◆ Job item ◆
What is needed is an exact repeat of the entries, with no pictures in it.

Stored data entries
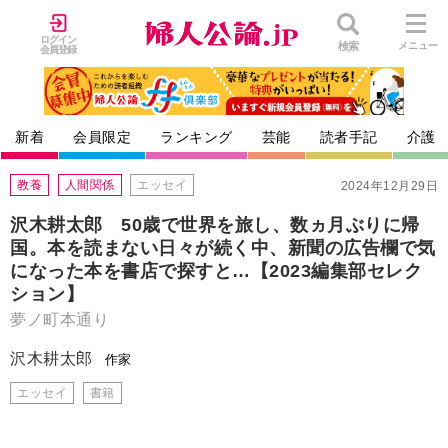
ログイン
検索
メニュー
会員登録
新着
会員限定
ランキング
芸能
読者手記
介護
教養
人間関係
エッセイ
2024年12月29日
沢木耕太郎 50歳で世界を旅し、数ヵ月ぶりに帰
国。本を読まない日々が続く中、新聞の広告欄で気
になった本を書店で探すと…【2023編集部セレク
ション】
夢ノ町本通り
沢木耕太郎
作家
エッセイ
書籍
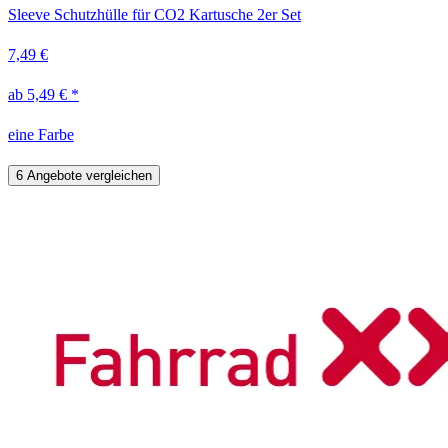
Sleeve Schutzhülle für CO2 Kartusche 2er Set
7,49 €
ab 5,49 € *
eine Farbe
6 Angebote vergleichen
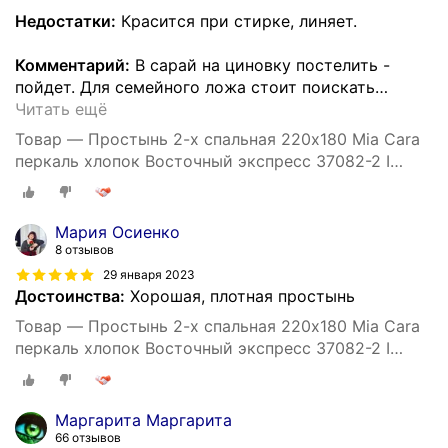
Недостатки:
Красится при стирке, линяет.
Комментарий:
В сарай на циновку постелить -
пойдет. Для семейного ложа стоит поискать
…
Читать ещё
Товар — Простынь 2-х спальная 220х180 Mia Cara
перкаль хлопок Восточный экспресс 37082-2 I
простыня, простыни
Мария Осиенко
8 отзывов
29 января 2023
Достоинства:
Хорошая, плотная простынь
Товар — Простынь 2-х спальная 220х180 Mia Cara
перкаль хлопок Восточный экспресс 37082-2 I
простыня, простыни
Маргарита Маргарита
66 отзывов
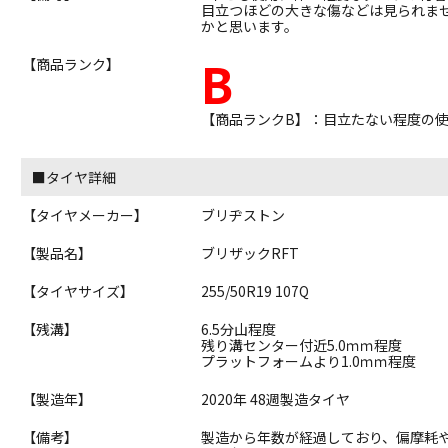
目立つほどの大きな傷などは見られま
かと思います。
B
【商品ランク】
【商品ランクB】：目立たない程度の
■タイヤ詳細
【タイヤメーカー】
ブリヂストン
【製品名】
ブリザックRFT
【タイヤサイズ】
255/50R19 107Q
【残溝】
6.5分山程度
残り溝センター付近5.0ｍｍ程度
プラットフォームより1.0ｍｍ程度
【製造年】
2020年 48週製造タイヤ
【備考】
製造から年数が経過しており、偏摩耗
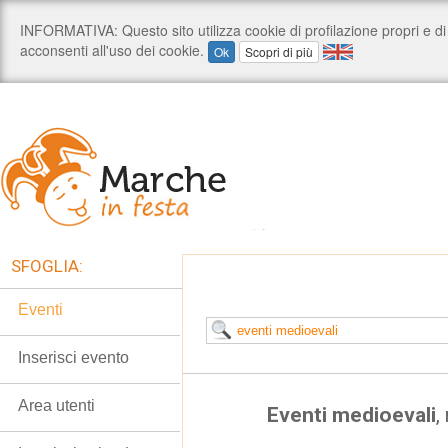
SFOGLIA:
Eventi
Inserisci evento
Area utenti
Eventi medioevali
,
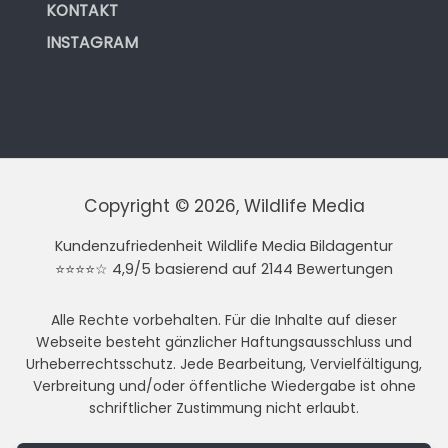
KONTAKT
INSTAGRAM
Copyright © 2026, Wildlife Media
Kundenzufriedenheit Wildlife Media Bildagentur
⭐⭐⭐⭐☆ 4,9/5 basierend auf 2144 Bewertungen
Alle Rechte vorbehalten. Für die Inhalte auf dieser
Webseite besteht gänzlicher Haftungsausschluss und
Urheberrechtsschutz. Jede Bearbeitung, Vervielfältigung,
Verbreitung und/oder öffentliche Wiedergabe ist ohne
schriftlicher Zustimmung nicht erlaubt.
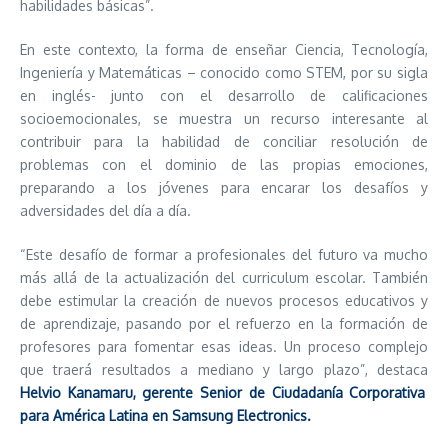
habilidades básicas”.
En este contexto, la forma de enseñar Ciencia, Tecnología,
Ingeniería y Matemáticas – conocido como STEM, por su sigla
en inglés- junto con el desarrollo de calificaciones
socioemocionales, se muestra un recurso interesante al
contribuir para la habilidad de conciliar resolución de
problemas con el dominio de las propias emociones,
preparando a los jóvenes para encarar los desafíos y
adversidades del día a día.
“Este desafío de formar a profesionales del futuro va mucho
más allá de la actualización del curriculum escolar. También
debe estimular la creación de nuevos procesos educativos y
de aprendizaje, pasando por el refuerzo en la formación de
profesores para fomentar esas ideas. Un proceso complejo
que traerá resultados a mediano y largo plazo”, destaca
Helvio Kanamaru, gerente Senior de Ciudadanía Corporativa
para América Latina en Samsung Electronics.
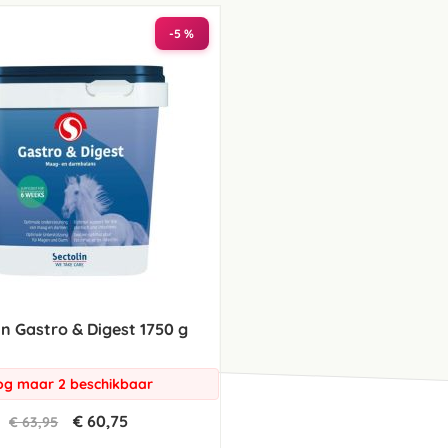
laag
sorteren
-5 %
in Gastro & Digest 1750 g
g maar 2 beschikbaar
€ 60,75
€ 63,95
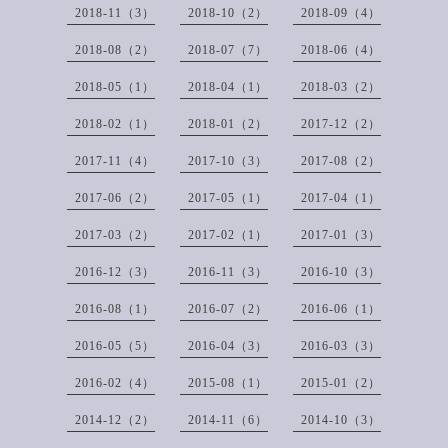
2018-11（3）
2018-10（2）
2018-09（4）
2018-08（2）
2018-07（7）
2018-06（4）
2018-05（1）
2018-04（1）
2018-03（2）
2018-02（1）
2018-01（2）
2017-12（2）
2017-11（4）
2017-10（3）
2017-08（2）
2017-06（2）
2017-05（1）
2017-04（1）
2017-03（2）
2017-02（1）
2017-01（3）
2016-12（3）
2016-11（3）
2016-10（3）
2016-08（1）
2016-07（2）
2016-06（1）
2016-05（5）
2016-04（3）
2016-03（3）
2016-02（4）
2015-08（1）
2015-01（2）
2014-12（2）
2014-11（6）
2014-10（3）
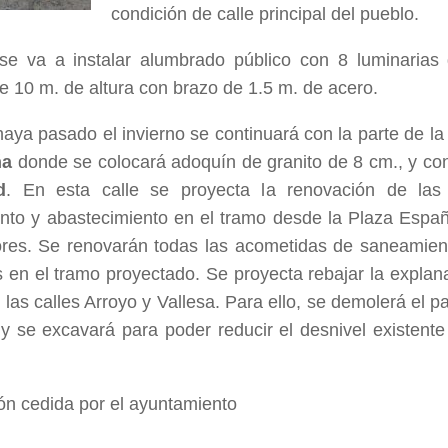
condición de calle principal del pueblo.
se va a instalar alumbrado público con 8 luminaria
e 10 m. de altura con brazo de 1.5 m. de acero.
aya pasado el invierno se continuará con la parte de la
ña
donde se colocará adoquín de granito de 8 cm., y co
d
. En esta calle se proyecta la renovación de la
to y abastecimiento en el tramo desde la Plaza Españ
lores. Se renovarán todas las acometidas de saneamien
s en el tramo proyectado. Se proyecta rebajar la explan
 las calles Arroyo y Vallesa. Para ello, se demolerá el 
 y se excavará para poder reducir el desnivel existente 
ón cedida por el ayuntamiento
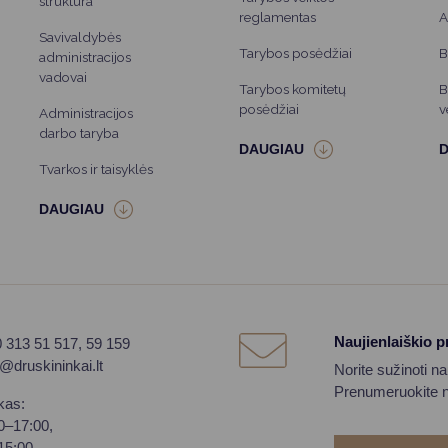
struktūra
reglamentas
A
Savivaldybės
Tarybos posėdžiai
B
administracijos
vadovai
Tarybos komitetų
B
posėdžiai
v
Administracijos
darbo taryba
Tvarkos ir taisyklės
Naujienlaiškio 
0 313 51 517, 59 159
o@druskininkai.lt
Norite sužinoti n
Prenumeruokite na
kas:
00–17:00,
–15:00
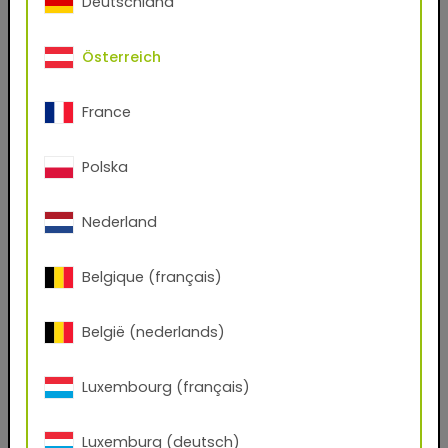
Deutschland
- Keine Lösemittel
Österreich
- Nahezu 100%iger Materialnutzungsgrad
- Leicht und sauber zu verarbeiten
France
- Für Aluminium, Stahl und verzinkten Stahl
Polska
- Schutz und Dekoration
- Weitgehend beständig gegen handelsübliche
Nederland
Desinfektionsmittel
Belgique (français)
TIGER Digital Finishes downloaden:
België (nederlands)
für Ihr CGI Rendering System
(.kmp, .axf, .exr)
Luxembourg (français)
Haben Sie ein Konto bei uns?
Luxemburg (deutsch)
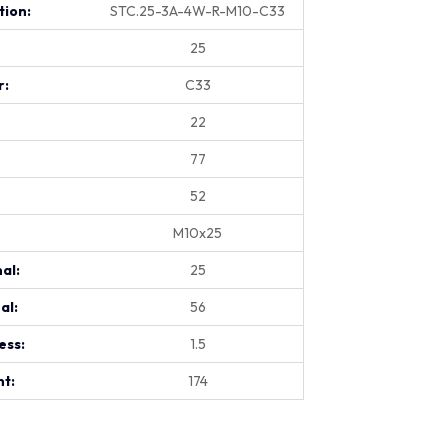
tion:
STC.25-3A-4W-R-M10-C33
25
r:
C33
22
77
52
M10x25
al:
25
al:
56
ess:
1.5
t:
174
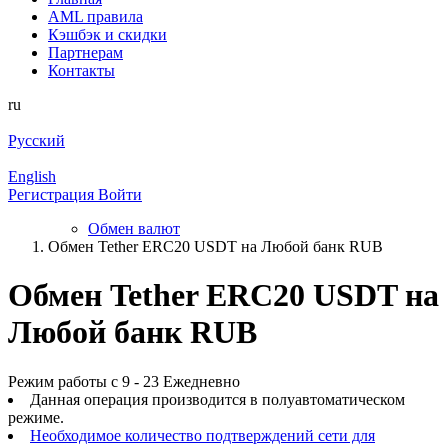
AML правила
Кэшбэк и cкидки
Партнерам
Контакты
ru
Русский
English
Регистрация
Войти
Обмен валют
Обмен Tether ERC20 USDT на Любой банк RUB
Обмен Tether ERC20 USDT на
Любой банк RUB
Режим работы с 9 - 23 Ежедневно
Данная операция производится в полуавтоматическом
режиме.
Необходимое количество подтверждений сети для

◆ Task answer ◆
ログイン
検索
メニュー
会員登録
新着
会員限定
ランキング
芸能
読者手記
介護
教養
人間関係
エッセイ
2024年12月29日
沢木耕太郎 50歳で世界を旅し、数ヵ月ぶりに帰
国。本を読まない日々が続く中、新聞の広告欄で気
になった本を書店で探すと…【2023編集部セレク
ション】
夢ノ町本通り
沢木耕太郎
作家
エッセイ
書籍
Sleeve Schutzhülle für CO2 Kartusche 2er Set
7,49 €
ab 5,49 € *
eine Farbe
6 Angebote vergleichen
Недостатки:
Красится при стирке, линяет.
Комментарий:
В сарай на циновку постелить -
пойдет. Для семейного ложа стоит поискать
…
Читать ещё
Товар — Простынь 2-х спальная 220х180 Mia Cara
перкаль хлопок Восточный экспресс 37082-2 I
простыня, простыни
Мария Осиенко
8 отзывов
29 января 2023
Достоинства:
Хорошая, плотная простынь
Товар — Простынь 2-х спальная 220х180 Mia Cara
перкаль хлопок Восточный экспресс 37082-2 I
простыня, простыни
Маргарита Маргарита
66 отзывов
目立つほどの大きな傷などは見られま
かと思います。
B
【商品ランク】
【商品ランクB】：目立たない程度の
■タイヤ詳細
【タイヤメーカー】
ブリヂストン
【製品名】
ブリザックRFT
【タイヤサイズ】
255/50R19 107Q
【残溝】
6.5分山程度
残り溝センター付近5.0ｍｍ程度
プラットフォームより1.0ｍｍ程度
【製造年】
2020年 48週製造タイヤ
【備考】
製造から年数が経過しており、偏摩耗
SFOGLIA:
Eventi
Inserisci evento
Area utenti
Eventi medioevali
,
KONTAKT
INSTAGRAM
Copyright © 2026, Wildlife Media
Kundenzufriedenheit Wildlife Media Bildagentur
⭐⭐⭐⭐☆ 4,9/5 basierend auf 2144 Bewertungen
Alle Rechte vorbehalten. Für die Inhalte auf dieser
Webseite besteht gänzlicher Haftungsausschluss und
Urheberrechtsschutz. Jede Bearbeitung, Vervielfältigung,
Verbreitung und/oder öffentliche Wiedergabe ist ohne
schriftlicher Zustimmung nicht erlaubt.
habilidades básicas”.
En este contexto, la forma de enseñar Ciencia, Tecnología,
Ingeniería y Matemáticas – conocido como STEM, por su sigla
en inglés- junto con el desarrollo de calificaciones
socioemocionales, se muestra un recurso interesante al
contribuir para la habilidad de conciliar resolución de
problemas con el dominio de las propias emociones,
preparando a los jóvenes para encarar los desafíos y
adversidades del día a día.
“Este desafío de formar a profesionales del futuro va mucho
más allá de la actualización del curriculum escolar. También
debe estimular la creación de nuevos procesos educativos y
de aprendizaje, pasando por el refuerzo en la formación de
profesores para fomentar esas ideas. Un proceso complejo
que traerá resultados a mediano y largo plazo”, destaca
Helvio Kanamaru, gerente Senior de Ciudadanía Corporativa
para América Latina en Samsung Electronics.
laag
sorteren
-5 %
in Gastro & Digest 1750 g
g maar 2 beschikbaar
€ 60,75
€ 63,95
2018-11（3）
2018-10（2）
2018-09（4）
2018-08（2）
2018-07（7）
2018-06（4）
2018-05（1）
2018-04（1）
2018-03（2）
2018-02（1）
2018-01（2）
2017-12（2）
2017-11（4）
2017-10（3）
2017-08（2）
2017-06（2）
2017-05（1）
2017-04（1）
2017-03（2）
2017-02（1）
2017-01（3）
2016-12（3）
2016-11（3）
2016-10（3）
2016-08（1）
2016-07（2）
2016-06（1）
2016-05（5）
2016-04（3）
2016-03（3）
2016-02（4）
2015-08（1）
2015-01（2）
2014-12（2）
2014-11（6）
2014-10（3）
condición de calle principal del pueblo.
se va a instalar alumbrado público con 8 luminaria
e 10 m. de altura con brazo de 1.5 m. de acero.
aya pasado el invierno se continuará con la parte de la
ña
donde se colocará adoquín de granito de 8 cm., y co
d
. En esta calle se proyecta la renovación de la
to y abastecimiento en el tramo desde la Plaza Españ
lores. Se renovarán todas las acometidas de saneamien
s en el tramo proyectado. Se proyecta rebajar la explan
 las calles Arroyo y Vallesa. Para ello, se demolerá el 
 y se excavará para poder reducir el desnivel existente 
ón cedida por el ayuntamiento
struktūra
reglamentas
A
Savivaldybės
Tarybos posėdžiai
B
administracijos
vadovai
Tarybos komitetų
B
posėdžiai
v
Administracijos
darbo taryba
Tvarkos ir taisyklės
Naujienlaiškio 
0 313 51 517, 59 159
o@druskininkai.lt
Norite sužinoti n
Prenumeruokite na
kas:
00–17:00,
–15:00
Deutschland
- Keine Lösemittel
Österreich
- Nahezu 100%iger Materialnutzungsgrad
- Leicht und sauber zu verarbeiten
France
- Für Aluminium, Stahl und verzinkten Stahl
Polska
- Schutz und Dekoration
- Weitgehend beständig gegen handelsübliche
Nederland
Desinfektionsmittel
Belgique (français)
TIGER Digital Finishes downloaden:
België (nederlands)
für Ihr CGI Rendering System
(.kmp, .axf, .exr)
Luxembourg (français)
Haben Sie ein Konto bei uns?
Luxemburg (deutsch)
tion:
STC.25-3A-4W-R-M10-C33
25
r:
C33
22
77
52
M10x25
al:
25
al:
56
ess:
1.5
t:
174
AML правила
Кэшбэк и cкидки
Партнерам
Контакты
ru
Русский
English
Регистрация
Войти
Обмен валют
Обмен Tether ERC20 USDT на Любой банк RUB
Обмен Tether ERC20 USDT на
Любой банк RUB
Режим работы с 9 - 23 Ежедневно
Данная операция производится в полуавтоматическом
режиме.
Необходимое количество подтверждений сети для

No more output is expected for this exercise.